About the centre of the church is suspended a brass chandelier, consisting of ten branches, which have been lately fitted up with ground-glass burners; it was a gift (by will, 2nd May, 1740) to the church, from Phillip Darby, an old inhabitant of Antigua, and rector of St. John’s.
At the entrance of the church from the north vestibule stands a small marble font, of a semi-spherical form, ornamented with four heads of cherubs, and supported by a corniform pedestal. It is intended to be placed at the extreme end of the middle aisle, immediately before the west entrance, and opposite the altar—a site far more applicable for it than where it now stands.
The church is lighted by fourteen windows: six in the north aisle, six in the south aisle, and two in the east end of the building. Formerly they were all fitted up with jalousies; but within these last few years, the eight nearest the altar have been reglazed with ground glass, arranged in a Gothic pattern. These windows are divided into six compartments; and are so contrived, that, by aid of a turnscrew, they can be opened to a certain height. They certainly add to the beauty of the edifice, but deteriorate from its comfort by rendering it warmer than it otherwise would be: a circumstance not desirable in this fervid climate.
Several fine monuments grace the walls of this sacred building; but the oldest sepulchral inscription is upon a stone slab, in the chancel, to the memory of Mrs. Gilbert, wife of Mr. Gilbert, who introduced methodism[[71]] in Antigua, and who died in 1747.
In the south aisle are the following monuments:—
An elegant mural monument of white marble upon a black ground, erected to the memory of Mrs. Elizabeth Ottley, wife of Richard Ottley, Esq., and daughter of Ashton Warner, speaker of the house of assembly in 1716. The ornamental part of this monument consists of the figure of a seraph with outspread wings, leaning upon a sepulchral urn, bearing a coronal of undying laurel leaves in its right hand; and in its left an inverted torch, partly extinguished, emblematical of the uncertainty of human life. The inscription is as follows:—
“Near to this place is laid, with the remains of her honoured parents, the body of Elizabeth, the pious, amiable, and much-beloved wife of Richard Ottley; who departed this life, in the Island of St Vincent, on Thursday, 28th August, in the year of our Lord one thousand seven hundred and sixty-six, in the thirty-second year of her age.
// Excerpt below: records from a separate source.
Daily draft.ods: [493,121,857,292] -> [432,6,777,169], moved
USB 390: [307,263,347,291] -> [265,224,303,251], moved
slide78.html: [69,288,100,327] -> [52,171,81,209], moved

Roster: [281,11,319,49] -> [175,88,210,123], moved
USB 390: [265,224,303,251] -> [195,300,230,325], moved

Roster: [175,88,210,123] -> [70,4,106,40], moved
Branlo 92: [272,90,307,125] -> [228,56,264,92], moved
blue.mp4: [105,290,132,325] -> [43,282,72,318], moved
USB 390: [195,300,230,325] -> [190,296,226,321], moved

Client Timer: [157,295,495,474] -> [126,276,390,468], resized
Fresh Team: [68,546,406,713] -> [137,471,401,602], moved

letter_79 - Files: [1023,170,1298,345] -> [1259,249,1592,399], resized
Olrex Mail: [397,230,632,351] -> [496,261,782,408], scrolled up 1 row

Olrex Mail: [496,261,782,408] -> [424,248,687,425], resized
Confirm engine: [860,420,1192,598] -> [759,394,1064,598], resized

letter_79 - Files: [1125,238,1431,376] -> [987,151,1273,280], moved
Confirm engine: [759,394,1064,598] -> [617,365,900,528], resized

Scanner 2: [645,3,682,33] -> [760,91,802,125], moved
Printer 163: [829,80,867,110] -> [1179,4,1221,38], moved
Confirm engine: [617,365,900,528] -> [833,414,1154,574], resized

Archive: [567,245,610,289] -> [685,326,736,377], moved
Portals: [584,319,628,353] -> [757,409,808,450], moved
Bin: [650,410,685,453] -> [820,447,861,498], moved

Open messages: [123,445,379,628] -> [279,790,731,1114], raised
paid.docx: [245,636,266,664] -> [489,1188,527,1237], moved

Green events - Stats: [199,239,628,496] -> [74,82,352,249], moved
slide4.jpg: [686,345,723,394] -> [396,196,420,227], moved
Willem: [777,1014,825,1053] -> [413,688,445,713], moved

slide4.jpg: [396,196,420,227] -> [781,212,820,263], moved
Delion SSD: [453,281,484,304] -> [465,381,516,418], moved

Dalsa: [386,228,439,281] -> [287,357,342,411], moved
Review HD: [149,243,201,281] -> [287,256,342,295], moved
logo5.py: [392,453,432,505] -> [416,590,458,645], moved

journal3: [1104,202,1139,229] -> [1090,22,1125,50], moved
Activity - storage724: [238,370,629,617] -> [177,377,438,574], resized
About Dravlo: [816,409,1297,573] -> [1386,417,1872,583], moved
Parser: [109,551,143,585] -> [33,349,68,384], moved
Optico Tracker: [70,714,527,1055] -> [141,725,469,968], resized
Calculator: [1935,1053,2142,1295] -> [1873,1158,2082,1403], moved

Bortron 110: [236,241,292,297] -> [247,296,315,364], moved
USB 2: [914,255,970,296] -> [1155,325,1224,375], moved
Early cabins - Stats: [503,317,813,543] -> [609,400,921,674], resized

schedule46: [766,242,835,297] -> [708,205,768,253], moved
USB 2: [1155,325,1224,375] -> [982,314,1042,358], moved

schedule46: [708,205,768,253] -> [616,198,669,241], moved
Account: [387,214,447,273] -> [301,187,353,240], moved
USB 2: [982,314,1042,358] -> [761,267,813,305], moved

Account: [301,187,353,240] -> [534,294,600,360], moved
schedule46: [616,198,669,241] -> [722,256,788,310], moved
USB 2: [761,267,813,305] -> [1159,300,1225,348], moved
“She was the daughter of Ashton Warner, Esq.,[[72]] Attorney-General of Antigua, by Elizabeth, his wife, and was born the 7th June, 1735, O.S.; married 25th October, in the year 1753, and left issue surviving her, one son and three daughters—viz., Drewry, Elizabeth, Mary Trant, and Alice.
“She possessed a graceful person, an excellent understanding, and a sweetness of disposition that engaged the esteem of all that knew her, and performed with so much complacency the several duties in her family, and those of a good friend and neighbour, that it may be truly said she died universally lamented, and a real loss to that infant colony. Her inconsolable husband (in whose arms she expired, after bearing with admirable fortitude and resignation the excruciating pains of a long and difficult labour) caused this monument to be erected to her memory.
“The son with whom she died reclines upon that breast which would have nourished him had the Almighty so permitted.”